Flag > 10% (elevated), > 20% (high), > 30% (severe).
- Total exposure = include salary. If salary + stock both depend on the
employer, a 10% portfolio weight understates true risk. Name this.
- Overlap: if WS also holds the same ticker or a sector ETF heavy in it,
add that - the real bet is larger than the plan line alone.
Stage 2 - Keep vs cut (the decision)
Weigh, long-term lens:
- Reasons to KEEP (temporarily): large embedded gain in a taxable wrapper
(selling triggers tax now), strong + safe dividend, ESPP shares still inside
the discount/qualifying-disposition window, near a vest with favorable tax.
- Reasons to CUT: concentration > 20%, weak fundamentals vs
get_dcf_valuation,
consensus-crowded (crowding ≥ 70) with no edge, dividend at risk (high payout
- falling FCF), thesis is "I work here" not "it's the best use of capital".
- Opportunity cost: frame against the user's default long-term vehicle
(a diversified index ETF). "Is this single name a better 10-yr hold than a diversified index?"
If not, the bar to keep concentrated is high.
Stage 3 - Execution shape
- Trim gradually (default for big embedded gains): sell on a schedule
(e.g. every vest, or quarterly) to spread tax + average exit, target a
concentration cap (e.g. ≤ 10%).
- Trim now: if concentration severe AND fundamentals weak - discipline beats
tax optimization when the position can halve.
- Sell-at-vest policy: for future RSU vests, recommend auto-sell-on-vest
(no new tax cost - already taxed as income at vest) to stop re-concentrating.
- Tax note: vest = ordinary income (already taxed); subsequent gain = cap gain.
ESPP discount is ordinary income; qualifying dispositions change treatment.
Canadian taxable account: 50% cap-gains inclusion on the post-vest gain.
Output
EMPLOYER STOCK: <ticker> via <plan>
Concentration: financial X% · with-salary lens: <note> · WS overlap: <Y/N>
Fundamentals: yield X% (safe/at-risk) · DCF fair value $Z (over/under) · crowding <label>
Verdict: KEEP | TRIM GRADUAL | TRIM NOW | SELL
Plan: <schedule / cap target / sell-at-vest policy>
Tax note: <wrapper-specific>
What would change the verdict: <triggers>
Rules
- Never fabricate plan data - if the user hasn't given shares/cost/vesting, ASK; do not assume.
- Concentration is the headline.

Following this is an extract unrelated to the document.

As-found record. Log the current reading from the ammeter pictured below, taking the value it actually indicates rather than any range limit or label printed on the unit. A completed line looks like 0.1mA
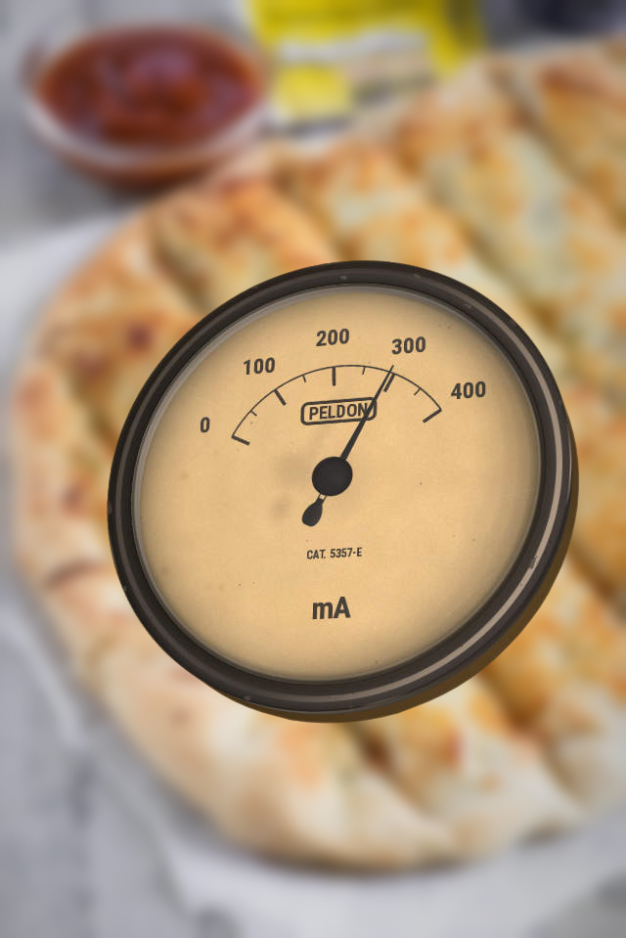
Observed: 300mA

A great company at 30% of net worth is still a risk problem.
- Don't let an embedded tax gain alone justify keeping a severe concentration - name the trade-off, let the user decide.
- Default long-term framing (the user's stated goal). Intraday/swing logic does not apply to plan stock.
- US ticker → use
get_dcf_valuation. Non-US → say DCF unavailable, lean on analyst target + multiples.